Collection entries
--- --- ---

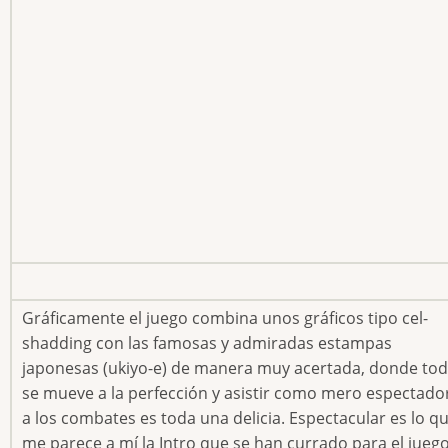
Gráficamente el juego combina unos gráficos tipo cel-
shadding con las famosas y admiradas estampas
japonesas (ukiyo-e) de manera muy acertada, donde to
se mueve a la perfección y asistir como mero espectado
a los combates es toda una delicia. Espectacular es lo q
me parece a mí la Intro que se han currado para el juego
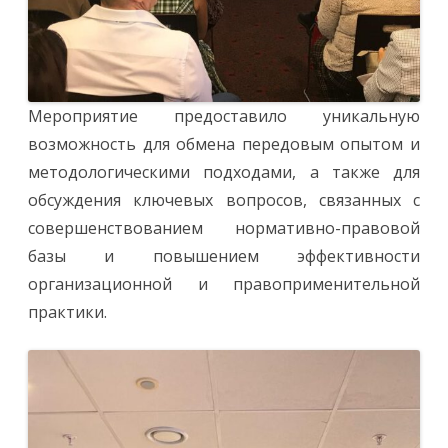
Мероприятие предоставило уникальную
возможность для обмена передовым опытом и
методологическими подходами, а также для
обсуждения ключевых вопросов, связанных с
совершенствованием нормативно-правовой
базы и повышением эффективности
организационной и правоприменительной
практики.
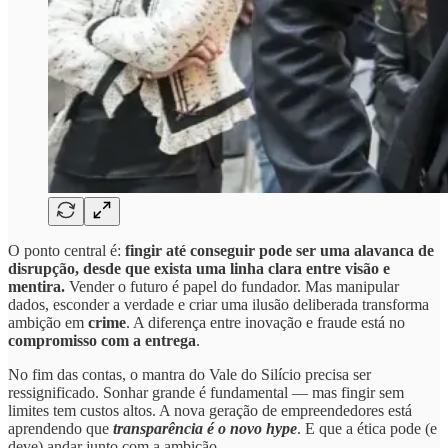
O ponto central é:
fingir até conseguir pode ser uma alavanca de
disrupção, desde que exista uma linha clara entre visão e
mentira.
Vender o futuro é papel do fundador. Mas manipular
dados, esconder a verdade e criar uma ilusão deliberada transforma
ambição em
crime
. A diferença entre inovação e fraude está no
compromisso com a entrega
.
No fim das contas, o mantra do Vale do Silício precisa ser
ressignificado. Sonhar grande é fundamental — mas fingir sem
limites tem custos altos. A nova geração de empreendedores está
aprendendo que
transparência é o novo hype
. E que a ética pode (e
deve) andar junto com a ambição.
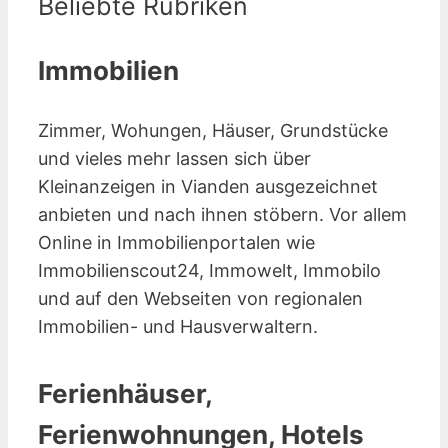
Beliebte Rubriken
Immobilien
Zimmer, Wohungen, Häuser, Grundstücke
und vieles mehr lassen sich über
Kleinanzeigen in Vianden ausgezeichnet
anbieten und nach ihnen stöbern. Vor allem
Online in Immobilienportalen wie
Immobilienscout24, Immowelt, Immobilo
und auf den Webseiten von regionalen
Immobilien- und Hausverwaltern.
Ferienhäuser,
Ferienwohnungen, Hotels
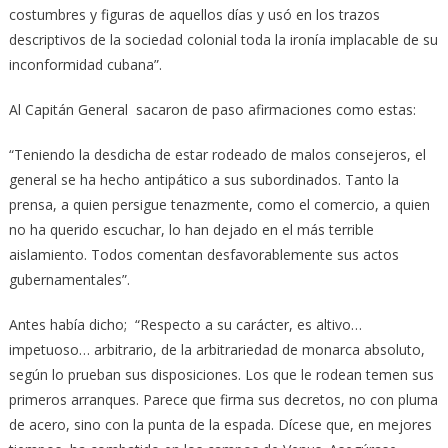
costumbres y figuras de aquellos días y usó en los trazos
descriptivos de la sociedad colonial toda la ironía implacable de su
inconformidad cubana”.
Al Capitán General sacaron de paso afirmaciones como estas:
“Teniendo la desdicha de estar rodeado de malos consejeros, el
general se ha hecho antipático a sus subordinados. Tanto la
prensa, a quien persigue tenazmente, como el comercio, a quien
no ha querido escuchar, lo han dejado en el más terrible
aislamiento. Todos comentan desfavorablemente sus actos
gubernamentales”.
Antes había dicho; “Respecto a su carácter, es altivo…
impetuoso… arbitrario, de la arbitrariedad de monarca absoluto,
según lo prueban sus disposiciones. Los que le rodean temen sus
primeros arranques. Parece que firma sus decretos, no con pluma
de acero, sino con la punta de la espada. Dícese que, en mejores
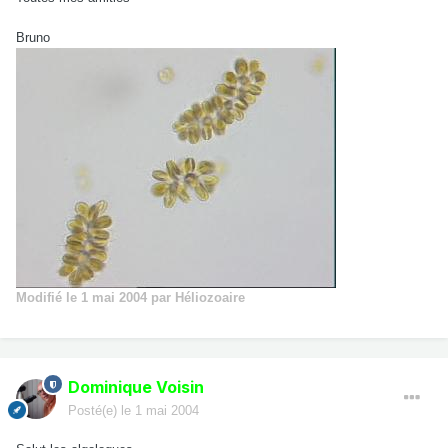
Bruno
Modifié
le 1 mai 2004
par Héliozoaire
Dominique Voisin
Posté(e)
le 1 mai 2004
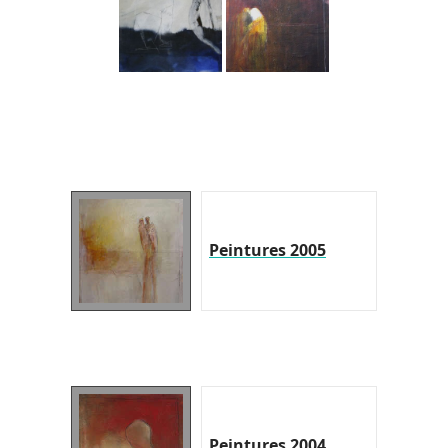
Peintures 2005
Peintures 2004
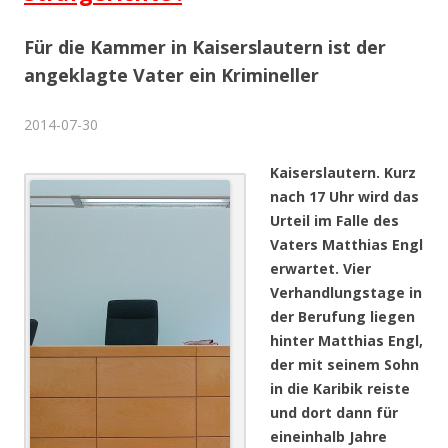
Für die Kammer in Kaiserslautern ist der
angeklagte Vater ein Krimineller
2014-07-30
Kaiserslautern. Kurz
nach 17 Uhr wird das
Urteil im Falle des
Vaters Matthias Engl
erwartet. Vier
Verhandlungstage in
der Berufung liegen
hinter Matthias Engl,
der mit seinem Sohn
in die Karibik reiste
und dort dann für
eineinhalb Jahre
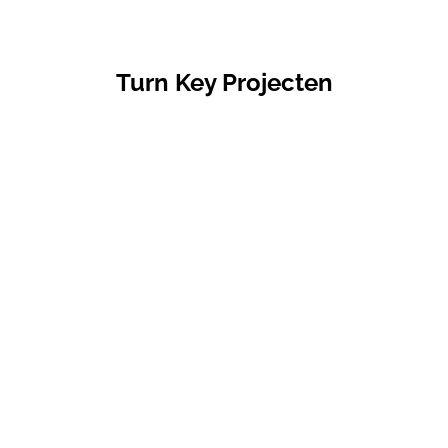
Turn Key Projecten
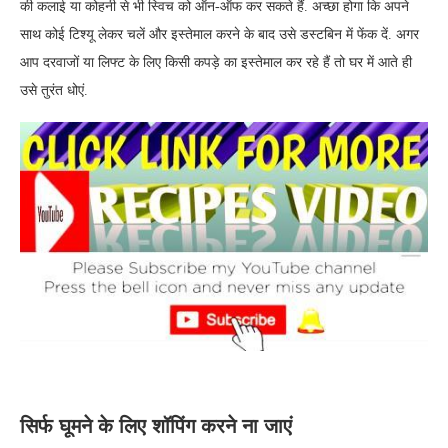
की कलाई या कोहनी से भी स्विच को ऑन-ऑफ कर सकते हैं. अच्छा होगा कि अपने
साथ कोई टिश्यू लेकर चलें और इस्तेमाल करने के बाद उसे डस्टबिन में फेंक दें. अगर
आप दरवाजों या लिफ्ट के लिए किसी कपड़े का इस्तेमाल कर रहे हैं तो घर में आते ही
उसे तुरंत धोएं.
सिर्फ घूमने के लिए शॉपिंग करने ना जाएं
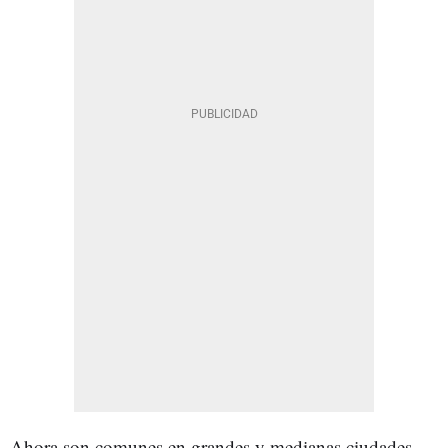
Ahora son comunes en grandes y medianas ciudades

--- --- ---

# Instructions for the task
Rewrite all of the lines above, changing "Peintures" to "Dessins" and keeping everything else the same. Leave the pictures out of your answer.

# Answer section
Gráficamente el juego combina unos gráficos tipo cel-
shadding con las famosas y admiradas estampas
japonesas (ukiyo-e) de manera muy acertada, donde to
se mueve a la perfección y asistir como mero espectado
a los combates es toda una delicia. Espectacular es lo q
me parece a mí la Intro que se han currado para el juego
Мероприятие предоставило уникальную
возможность для обмена передовым опытом и
методологическими подходами, а также для
обсуждения ключевых вопросов, связанных с
совершенствованием нормативно-правовой
базы и повышением эффективности
организационной и правоприменительной
практики.
O ponto central é:
fingir até conseguir pode ser uma alavanca de
disrupção, desde que exista uma linha clara entre visão e
mentira.
Vender o futuro é papel do fundador. Mas manipular
dados, esconder a verdade e criar uma ilusão deliberada transforma
ambição em
crime
. A diferença entre inovação e fraude está no
compromisso com a entrega
.
No fim das contas, o mantra do Vale do Silício precisa ser
ressignificado. Sonhar grande é fundamental — mas fingir sem
limites tem custos altos. A nova geração de empreendedores está
aprendendo que
transparência é o novo hype
. E que a ética pode (e
deve) andar junto com a ambição.
Beliebte Rubriken
Immobilien
Zimmer, Wohungen, Häuser, Grundstücke
und vieles mehr lassen sich über
Kleinanzeigen in Vianden ausgezeichnet
anbieten und nach ihnen stöbern. Vor allem
Online in Immobilienportalen wie
Immobilienscout24, Immowelt, Immobilo
und auf den Webseiten von regionalen
Immobilien- und Hausverwaltern.
Ferienhäuser,
Ferienwohnungen, Hotels
costumbres y figuras de aquellos días y usó en los trazos
descriptivos de la sociedad colonial toda la ironía implacable de su
inconformidad cubana”.
Al Capitán General sacaron de paso afirmaciones como estas:
“Teniendo la desdicha de estar rodeado de malos consejeros, el
general se ha hecho antipático a sus subordinados. Tanto la
prensa, a quien persigue tenazmente, como el comercio, a quien
no ha querido escuchar, lo han dejado en el más terrible
aislamiento. Todos comentan desfavorablemente sus actos
gubernamentales”.
Antes había dicho; “Respecto a su carácter, es altivo…
impetuoso… arbitrario, de la arbitrariedad de monarca absoluto,
según lo prueban sus disposiciones. Los que le rodean temen sus
primeros arranques. Parece que firma sus decretos, no con pluma
de acero, sino con la punta de la espada. Dícese que, en mejores
Bruno
Modifié
le 1 mai 2004
par Héliozoaire
Dominique Voisin
Posté(e)
le 1 mai 2004
Dessins 2005
Dessins 2004
Für die Kammer in Kaiserslautern ist der
angeklagte Vater ein Krimineller
2014-07-30
Kaiserslautern. Kurz
nach 17 Uhr wird das
Urteil im Falle des
Vaters Matthias Engl
erwartet. Vier
Verhandlungstage in
der Berufung liegen
hinter Matthias Engl,
der mit seinem Sohn
in die Karibik reiste
und dort dann für
eineinhalb Jahre
Turn Key Projecten
की कलाई या कोहनी से भी स्विच को ऑन-ऑफ कर सकते हैं. अच्छा होगा कि अपने
साथ कोई टिश्यू लेकर चलें और इस्तेमाल करने के बाद उसे डस्टबिन में फेंक दें. अगर
आप दरवाजों या लिफ्ट के लिए किसी कपड़े का इस्तेमाल कर रहे हैं तो घर में आते ही
उसे तुरंत धोएं.
सिर्फ घूमने के लिए शॉपिंग करने ना जाएं
Ahora son comunes en grandes y medianas ciudades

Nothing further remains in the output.